5.3. Network analysis
Network analysis is an especially useful tool for exploring complex interrelationships among numerous mineral species [40]. The use of network graphs to elucidate connections in the contexts of social groups [51], [52], [53], [54], technological networks [55], [56], [57], [58], and biological systems [59], [60], [61], [62] are well known. Each network consists of vertices (or nodes), some of which are connected to each other by edges (or links). Distances between nodes, and hence the length of links, are determined by the degree of association of the two nodes; shortest distances represent the strongest links. Vertices and edges can be sized, shaped, and colored to indicate additional attributes of the system.

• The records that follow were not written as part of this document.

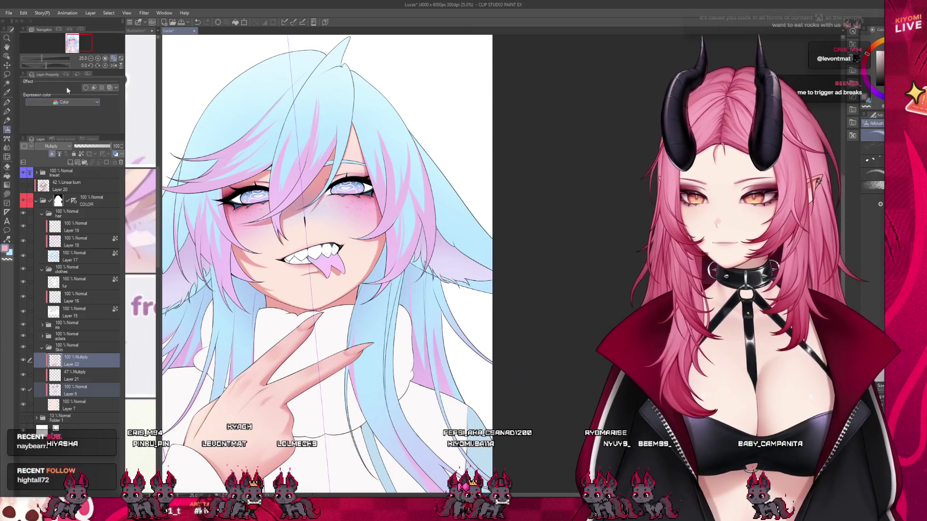
- Switch to the Brush tool's Water sub tool and save the progress again
{"action": "left_click", "coordinate": [9, 113]}
{"action": "scroll", "coordinate": [303, 219], "scroll_direction": "up", "scroll_amount": 1}
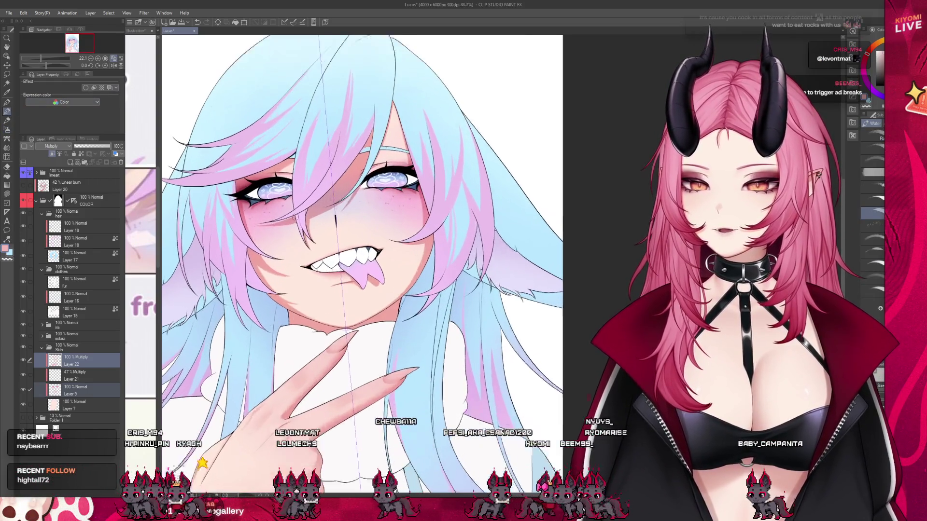
{"action": "key", "text": "ctrl+s"}
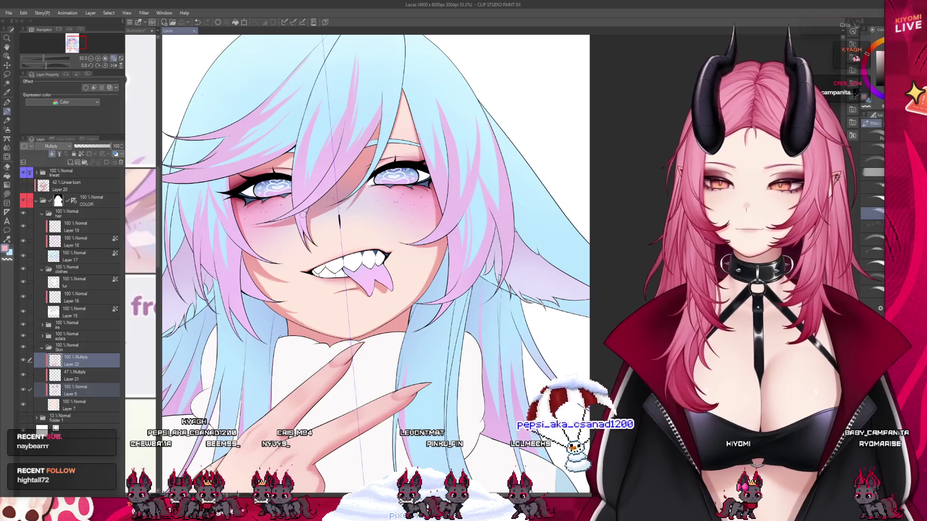
{"action": "scroll", "coordinate": [260, 116], "scroll_direction": "up", "scroll_amount": 2}
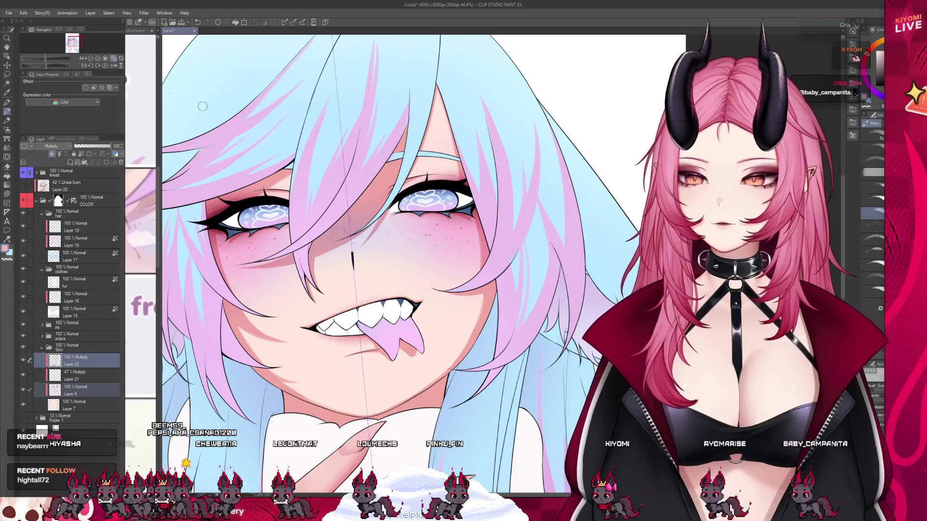
{"action": "scroll", "coordinate": [203, 106], "scroll_direction": "down", "scroll_amount": 2}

Networks of coexisting minerals provide vivid examples of network graphs.† In Fig. 9 [40], individual nodes represent mineral species. The nodes are sized to represent the relative number of localities of each species, while node colors can represent compositional, structural, paragenetic, or other information. These highly interactive visual displays represent projections from multidimensional space into two- or three-dimensional space, in order to show the connections from each mineral node to all other co-occurring mineral nodes. In general, for a well-connected network of N different mineral species, the rendering is a projection from N – 1 dimensions. In many instances, a three-dimensional rendering provides important additional information, even though the projection may be from much higher dimensions.